[Actions to take]
1. List the keywords given in the critical care article.
2. Return the portion of the critical care article between "The University of" and "critical care services.", inclusive, copied word for word.
3. Answer these questions from the critical care article:
(a) How many patients were admitted during the study period?
(b) How many beds does Kamuzu Central Hospital have?
(c) Since what year has the University of North Carolina had a presence at Kamuzu Central Hospital?

[Text section]
[Start of section]
Published in final edited form as: Trop Doct. 2013 Mar 14;43(1):27–29. doi: 10.1177/0049475513480773

The Burden of Surgical Diseases on Critical Care Services at a Tertiary Referral Hospital in Sub-Saharan Africa

Jared Tomlinson 2, Bryce Haac 1, Clement Kadyaudzu 3, Jonathan C Samuel 1, Emilia LP Campbell 4, Clara Lee 1, Anthony G Charles 1,
PMCID: PMC4100581  NIHMSID: NIHMS513459  PMID: 23492923

Abstract

In many developing countries including those of sub-Saharan Africa care of the critically ill is poorly developed. We therefore sought to elucidate the characteristics and outcomes of critically ill patients to better define the burden of disease and identify strategies for improving care. We conducted a cross sectional observation study of patients admitted to the intensive care unit at Kamuzu Central Hospital in 2010. Demographic, patient characteristics, clinical specialty and outcome data was collected. There were 234 patients admitted during the study period. Older age and admission from trauma, general surgery or medical services were associated with increased mortality. The lowest mortality was among obstetrical and gynecologic patients. Use of the ventilator and transfusions were not associated with increased mortality. Head injured patients had the highest mortality rate among all diagnoses. Rationing of critical care resources using admitting diagnosis or scoring tools can maximize access to critical care services in resource-limited settings. Furthermore, improvements on critical care services will be central to future efforts at reducing surgical morbidity and mortality and improving outcomes in all critically ill patients.

Keywords: Surgical Diseases, Critical care, Sub-Saharan Africa

Introduction

In many developing countries, including those of sub-Saharan Africa, care of the critically ill is poorly developed1 and as such, care is viewed as complex and unaffordable for many developing countries. Critical care, however, is necessary to meet the Millennium Development Goals of reducing acute illness, morbidity and mortality in both genders and all age groups.2

The majority of hospitals in sub-Saharan Africa have no critical care services and where it does exist such facilities are rudimentary.1

The University of North Carolina has an established presence at Kamuzu Central Hospital (KCH) in Lilongwe, Malawi since 2007 and observed that many surgical patients meet criteria for intensive care unit (ICU) admission, but many of them die.3 Our hypothesis for this study is that critically ill surgical patients have a high mortality. We therefore sought to elucidate the characteristics and outcomes of critically ill patients admitted to the ICU to better define the burden of disease and identify strategies for improving critical care services.

Methods

We conducted a retrospective review of all patients admitted to the KCH Intensive Care Unit (KCH-ICU) from January to December 2010. KCH is a tertiary 600-bed hospital in Lilongwe, Malawi. It is the referral center for the entire Central region of Malawi, with a catchment population of 9 million.

KCH-ICU is a 4-bed unit that provides care for critically ill patients from all clinical services. The ICU team is comprised of one full-time non-physician healthcare provider and nine nurses without specialty training and the admitting service’s consultant provides oversight. The ICU has three ventilators, invasive pressure monitoring equipment and pulse oximetry. Diagnostic capabilities include a clinical laboratory for basic investigations (complete blood count, chemistry, microbiology). Radiology services include portable radiography and ultrasonography only.
[End of section]
[Data extracts]
[Start of section]
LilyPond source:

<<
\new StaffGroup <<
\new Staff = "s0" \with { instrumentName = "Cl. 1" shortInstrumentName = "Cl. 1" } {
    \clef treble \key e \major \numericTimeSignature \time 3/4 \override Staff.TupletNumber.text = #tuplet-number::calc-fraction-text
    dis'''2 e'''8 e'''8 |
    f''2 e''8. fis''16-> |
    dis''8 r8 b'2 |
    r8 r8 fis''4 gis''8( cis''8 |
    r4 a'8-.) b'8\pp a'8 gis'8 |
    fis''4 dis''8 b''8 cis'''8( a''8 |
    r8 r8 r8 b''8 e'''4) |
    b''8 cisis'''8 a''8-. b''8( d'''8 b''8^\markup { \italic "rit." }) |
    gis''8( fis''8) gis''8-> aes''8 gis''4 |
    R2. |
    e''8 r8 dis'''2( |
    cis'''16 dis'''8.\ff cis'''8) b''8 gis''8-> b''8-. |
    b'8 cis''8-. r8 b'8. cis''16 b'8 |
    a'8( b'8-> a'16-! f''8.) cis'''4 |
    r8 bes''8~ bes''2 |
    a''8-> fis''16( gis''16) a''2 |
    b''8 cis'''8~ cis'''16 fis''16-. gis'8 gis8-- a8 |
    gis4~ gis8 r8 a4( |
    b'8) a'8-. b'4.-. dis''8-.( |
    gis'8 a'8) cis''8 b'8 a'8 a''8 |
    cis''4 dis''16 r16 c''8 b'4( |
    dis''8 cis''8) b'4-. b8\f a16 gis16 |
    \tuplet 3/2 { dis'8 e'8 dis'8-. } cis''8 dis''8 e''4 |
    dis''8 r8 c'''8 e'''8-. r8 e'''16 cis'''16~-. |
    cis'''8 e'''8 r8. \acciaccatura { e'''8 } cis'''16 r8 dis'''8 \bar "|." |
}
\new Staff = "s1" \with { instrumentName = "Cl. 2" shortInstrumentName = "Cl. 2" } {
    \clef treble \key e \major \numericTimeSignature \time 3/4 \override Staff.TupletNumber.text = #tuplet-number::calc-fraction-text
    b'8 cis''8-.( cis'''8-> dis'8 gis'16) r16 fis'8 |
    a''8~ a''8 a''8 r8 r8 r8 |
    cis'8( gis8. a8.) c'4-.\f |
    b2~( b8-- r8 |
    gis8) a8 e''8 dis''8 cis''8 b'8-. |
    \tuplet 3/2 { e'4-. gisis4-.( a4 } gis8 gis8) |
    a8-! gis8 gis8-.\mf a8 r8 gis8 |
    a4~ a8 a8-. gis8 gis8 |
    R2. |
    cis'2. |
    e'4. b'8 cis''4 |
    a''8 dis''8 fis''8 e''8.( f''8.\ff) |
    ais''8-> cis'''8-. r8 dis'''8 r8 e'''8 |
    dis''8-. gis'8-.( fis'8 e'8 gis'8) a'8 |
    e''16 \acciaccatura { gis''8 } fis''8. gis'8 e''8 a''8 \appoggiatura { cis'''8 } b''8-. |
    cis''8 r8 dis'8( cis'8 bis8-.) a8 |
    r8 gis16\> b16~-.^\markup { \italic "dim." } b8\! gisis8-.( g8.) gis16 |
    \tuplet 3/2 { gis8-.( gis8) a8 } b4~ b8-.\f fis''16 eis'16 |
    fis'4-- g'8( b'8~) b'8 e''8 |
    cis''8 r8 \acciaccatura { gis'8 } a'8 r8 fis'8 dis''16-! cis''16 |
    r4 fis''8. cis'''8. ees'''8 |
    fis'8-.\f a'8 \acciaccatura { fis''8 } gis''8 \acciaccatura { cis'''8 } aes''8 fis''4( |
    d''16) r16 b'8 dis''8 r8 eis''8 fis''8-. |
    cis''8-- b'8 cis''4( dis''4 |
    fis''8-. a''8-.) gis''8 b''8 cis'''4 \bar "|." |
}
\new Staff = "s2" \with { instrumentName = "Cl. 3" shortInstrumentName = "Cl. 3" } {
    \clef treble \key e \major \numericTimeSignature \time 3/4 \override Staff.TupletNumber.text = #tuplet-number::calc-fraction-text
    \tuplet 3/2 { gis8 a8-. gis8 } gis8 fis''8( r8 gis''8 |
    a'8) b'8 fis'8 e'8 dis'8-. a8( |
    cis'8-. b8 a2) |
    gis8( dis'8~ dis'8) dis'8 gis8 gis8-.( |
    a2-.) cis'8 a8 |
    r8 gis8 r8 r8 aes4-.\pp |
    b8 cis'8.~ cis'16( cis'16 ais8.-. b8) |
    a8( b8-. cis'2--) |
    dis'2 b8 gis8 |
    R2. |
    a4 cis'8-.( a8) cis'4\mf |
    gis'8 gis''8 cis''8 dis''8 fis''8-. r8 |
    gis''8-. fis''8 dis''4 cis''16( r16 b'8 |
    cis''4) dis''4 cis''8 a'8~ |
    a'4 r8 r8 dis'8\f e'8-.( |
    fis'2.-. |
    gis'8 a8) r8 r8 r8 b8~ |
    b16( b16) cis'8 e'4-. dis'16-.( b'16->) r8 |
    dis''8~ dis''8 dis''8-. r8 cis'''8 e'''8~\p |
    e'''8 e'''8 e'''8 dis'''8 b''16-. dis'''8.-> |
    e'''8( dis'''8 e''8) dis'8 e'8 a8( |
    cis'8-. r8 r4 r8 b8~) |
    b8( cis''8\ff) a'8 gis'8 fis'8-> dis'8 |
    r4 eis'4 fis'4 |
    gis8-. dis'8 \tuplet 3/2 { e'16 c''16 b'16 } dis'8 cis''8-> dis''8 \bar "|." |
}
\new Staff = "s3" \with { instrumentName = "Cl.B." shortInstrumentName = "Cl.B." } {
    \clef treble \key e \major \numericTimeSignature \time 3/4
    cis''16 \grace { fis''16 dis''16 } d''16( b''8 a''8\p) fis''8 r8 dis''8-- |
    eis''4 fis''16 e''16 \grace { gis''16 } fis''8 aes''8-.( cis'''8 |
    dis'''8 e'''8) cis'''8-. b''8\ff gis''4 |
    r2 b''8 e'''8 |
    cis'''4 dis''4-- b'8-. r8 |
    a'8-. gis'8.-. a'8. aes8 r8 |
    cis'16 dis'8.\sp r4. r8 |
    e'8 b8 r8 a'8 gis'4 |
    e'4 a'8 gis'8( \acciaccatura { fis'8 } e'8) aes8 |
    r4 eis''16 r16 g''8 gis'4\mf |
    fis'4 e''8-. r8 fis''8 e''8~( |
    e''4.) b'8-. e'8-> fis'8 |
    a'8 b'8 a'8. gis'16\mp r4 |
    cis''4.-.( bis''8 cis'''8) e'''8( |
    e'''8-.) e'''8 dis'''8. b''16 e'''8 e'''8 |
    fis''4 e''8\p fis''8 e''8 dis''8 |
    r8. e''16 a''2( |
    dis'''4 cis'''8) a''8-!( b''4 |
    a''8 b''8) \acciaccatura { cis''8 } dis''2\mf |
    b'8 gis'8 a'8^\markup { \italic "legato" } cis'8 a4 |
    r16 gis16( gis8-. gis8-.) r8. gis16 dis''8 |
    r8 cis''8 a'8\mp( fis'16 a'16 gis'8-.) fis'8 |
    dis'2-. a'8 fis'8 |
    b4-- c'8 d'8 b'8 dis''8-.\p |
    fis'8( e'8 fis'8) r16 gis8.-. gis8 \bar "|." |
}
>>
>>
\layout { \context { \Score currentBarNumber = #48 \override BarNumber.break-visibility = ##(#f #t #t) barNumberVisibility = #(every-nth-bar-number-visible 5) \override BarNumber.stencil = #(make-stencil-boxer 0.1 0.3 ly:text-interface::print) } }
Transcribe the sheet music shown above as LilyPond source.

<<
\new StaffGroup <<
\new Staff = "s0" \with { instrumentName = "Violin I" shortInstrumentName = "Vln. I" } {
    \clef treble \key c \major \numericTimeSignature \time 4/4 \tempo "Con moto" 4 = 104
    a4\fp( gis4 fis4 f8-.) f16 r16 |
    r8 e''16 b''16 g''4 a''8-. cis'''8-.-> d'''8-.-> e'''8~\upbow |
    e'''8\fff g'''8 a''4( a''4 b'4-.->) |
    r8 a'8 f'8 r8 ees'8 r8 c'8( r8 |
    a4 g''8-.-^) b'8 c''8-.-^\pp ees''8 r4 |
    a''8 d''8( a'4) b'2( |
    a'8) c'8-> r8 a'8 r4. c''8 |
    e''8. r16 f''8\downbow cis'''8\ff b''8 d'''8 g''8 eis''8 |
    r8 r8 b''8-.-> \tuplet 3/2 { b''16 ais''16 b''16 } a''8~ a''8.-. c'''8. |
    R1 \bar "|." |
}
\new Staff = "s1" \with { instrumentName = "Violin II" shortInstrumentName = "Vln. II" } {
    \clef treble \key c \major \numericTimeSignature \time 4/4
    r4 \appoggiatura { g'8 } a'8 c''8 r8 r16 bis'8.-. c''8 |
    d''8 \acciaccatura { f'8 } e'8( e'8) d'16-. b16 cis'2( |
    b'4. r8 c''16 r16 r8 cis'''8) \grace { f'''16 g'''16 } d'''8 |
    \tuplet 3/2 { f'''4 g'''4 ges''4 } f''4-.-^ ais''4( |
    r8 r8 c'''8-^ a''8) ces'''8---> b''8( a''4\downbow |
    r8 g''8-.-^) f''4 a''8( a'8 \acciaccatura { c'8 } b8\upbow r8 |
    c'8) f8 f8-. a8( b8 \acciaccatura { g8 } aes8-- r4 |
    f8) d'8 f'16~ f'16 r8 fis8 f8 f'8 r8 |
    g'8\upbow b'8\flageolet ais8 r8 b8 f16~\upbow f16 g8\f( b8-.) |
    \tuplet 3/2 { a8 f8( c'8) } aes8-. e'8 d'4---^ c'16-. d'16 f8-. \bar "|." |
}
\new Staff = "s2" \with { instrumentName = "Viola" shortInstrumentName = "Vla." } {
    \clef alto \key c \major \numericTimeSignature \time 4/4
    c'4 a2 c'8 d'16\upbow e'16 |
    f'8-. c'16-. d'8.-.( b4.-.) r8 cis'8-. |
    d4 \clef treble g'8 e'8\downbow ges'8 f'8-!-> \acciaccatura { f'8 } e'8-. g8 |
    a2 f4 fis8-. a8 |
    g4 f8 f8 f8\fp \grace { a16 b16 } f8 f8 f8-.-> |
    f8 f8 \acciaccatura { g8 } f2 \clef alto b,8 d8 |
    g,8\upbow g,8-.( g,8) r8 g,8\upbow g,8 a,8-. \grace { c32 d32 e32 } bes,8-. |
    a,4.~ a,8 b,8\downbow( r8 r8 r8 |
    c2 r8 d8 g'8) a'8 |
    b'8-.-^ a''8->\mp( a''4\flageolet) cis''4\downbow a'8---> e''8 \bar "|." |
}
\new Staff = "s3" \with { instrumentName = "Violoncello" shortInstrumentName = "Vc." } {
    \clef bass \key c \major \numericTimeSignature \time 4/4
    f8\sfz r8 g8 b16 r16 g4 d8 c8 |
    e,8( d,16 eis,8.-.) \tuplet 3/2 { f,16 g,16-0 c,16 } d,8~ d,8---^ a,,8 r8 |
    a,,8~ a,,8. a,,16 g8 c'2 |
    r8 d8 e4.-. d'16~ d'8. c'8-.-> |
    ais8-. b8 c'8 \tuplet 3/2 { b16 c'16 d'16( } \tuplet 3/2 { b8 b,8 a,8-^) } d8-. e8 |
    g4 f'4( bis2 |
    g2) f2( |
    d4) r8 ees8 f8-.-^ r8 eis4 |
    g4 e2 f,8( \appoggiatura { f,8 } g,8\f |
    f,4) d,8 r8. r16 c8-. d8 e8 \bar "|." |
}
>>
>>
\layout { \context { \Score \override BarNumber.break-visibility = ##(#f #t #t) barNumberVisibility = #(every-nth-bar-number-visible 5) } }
[End of section]
[Responses per task]
1.
Surgical Diseases
Critical care
Sub-Saharan Africa

2.
The University of North Carolina has an established presence at Kamuzu Central Hospital (KCH) in Lilongwe, Malawi since 2007 and observed that many surgical patients meet criteria for intensive care unit (ICU) admission, but many of them die.3 Our hypothesis for this study is that critically ill surgical patients have a high mortality. We therefore sought to elucidate the characteristics and outcomes of critically ill patients admitted to the ICU to better define the burden of disease and identify strategies for improving critical care services.

3.
(a) 234
(b) 600
(c) 2007